### PROBLEM REQUIREMENTS
Going down the data below, set down exactly the line with "mouse_move(1078, 452)" and each line after it through the line with "left_mouse_up()"; no other lines.

### RECORDS SHOWN
============================================================

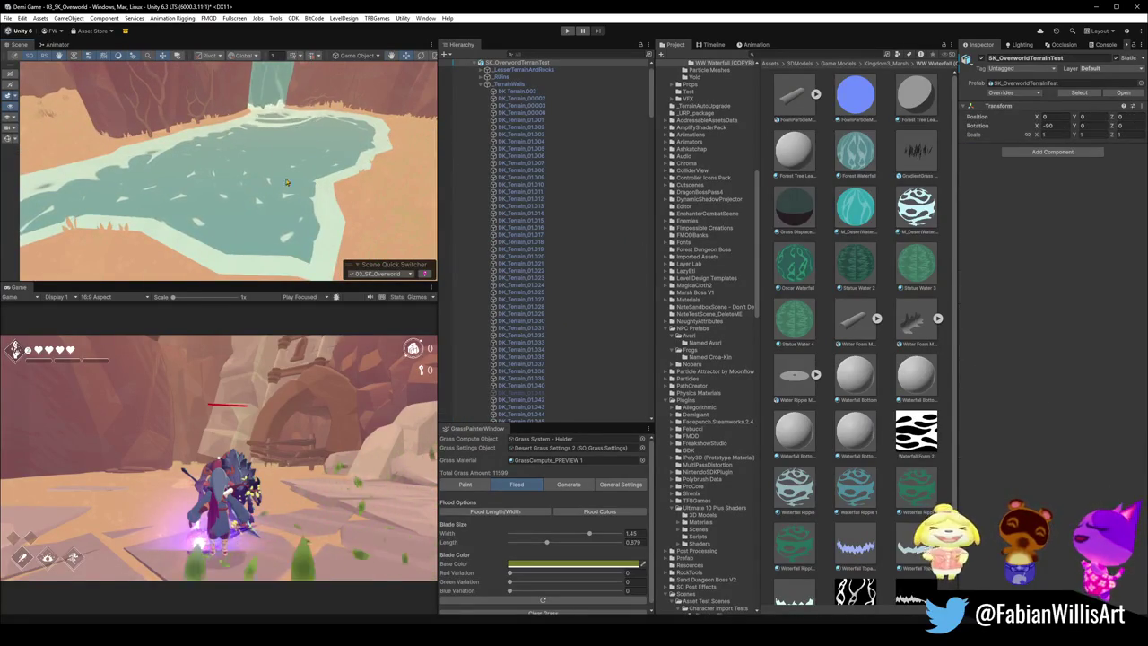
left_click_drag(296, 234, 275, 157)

============================================================

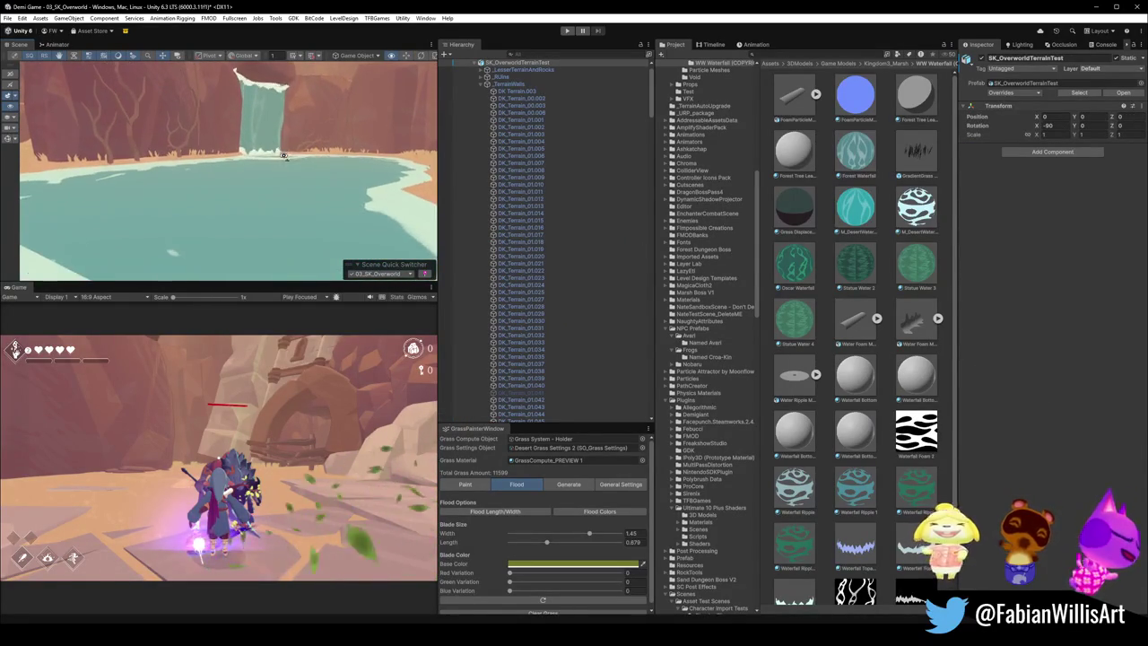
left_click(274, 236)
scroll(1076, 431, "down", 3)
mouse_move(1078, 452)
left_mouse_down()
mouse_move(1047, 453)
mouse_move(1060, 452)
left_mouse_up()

============================================================

### TASK ANSWER
mouse_move(1078, 452)
left_mouse_down()
mouse_move(1047, 453)
mouse_move(1060, 452)
left_mouse_up()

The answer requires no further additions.